My book of choice was the infamous The Satanic Verses by Salman Rushdie. To me, this is the ultimate banned book. When we think of banned books, we think of actions by governments, and while there were many countries that did -- and still do -- ban this book, government action represents only the tip of the iceberg. Muslims all over the world took to the streets in protest of the book and its author, even before the Ayatollah Khomeini issued a fatwa on 14 February 1989, which decreed death not only for Salman Rushdie but for anyone associated with the publication, translation or distribution of the book. The author, with the assistance of Scotland Yard, went into hiding, and even though he issued an apology, the death sentence remained in effect until the Ayatollah died himself; even the revocation of the fatwa did not stop the violence: the Japanese translator was murdered; its Italian translator barely escaped death; its Turkish translator also escaped being murdered, but 32 others died in ensuing riots.






















I am quite happy to report I survived my reading of the forbidden tome. There were no attacks, no demonstrations, no demands for apologies from the local CAIR chapter, though in the past it and its director, Edgar Hopida, tried to shut down free speech by pressuring the library to intervene when someone with an opposing viewpoint reserved the public auditorium for a presentation.
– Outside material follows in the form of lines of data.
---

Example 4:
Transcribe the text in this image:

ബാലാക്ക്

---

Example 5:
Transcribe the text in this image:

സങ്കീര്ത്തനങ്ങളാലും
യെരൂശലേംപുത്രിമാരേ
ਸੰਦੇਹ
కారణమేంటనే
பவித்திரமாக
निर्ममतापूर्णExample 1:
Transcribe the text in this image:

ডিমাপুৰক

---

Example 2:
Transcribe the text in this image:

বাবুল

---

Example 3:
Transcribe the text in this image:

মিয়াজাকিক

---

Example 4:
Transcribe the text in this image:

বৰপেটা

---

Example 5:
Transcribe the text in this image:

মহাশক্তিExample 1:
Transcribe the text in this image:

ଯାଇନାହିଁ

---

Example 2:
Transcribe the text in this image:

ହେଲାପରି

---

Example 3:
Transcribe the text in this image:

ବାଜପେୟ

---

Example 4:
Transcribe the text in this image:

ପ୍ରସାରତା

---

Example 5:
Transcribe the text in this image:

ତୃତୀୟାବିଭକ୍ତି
No signs, no shouts, no swords; however, there were definitely scowls and stares from some library patrons, but they did not linger, did not listen...they did not ban the books for others, but they did ban it for themselves, and that's the only type of banning that should occur in this country, and even that's pretty sad, for no one should be afraid to read anything.
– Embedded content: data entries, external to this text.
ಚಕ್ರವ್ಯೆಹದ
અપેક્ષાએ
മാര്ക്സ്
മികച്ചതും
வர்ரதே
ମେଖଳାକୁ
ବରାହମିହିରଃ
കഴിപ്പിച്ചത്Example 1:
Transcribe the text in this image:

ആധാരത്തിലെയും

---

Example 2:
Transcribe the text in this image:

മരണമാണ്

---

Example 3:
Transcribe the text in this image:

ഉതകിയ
Even the the US does not engage in nationwide book banning -- the last book to receive that honor was the venerable Fanny Hill in 1963 -- thousands of books are challenged or banned at a local level, usually either by school districts or counties and/or cities. Huckleberry Finn and Cather in the Rye are perennial targets of book banners, but thousands of others are put forward each year, sometimes with success, sometime not. Despite what many people think, Liberals are just as likely to ban books as Conservatives, perhaps even more so since school boards and library commissions tends more toward the left than the right, while complainants often veer right. As society changes, though, the reasons also shift -- just recently a school district banned one of my favorites from the school libraries. Sir Arthur Conan Doyle's A Study in Scarlet, the first Sherlock Holmes tale, was prohibited to students, and the reason -- it might offend Mormons.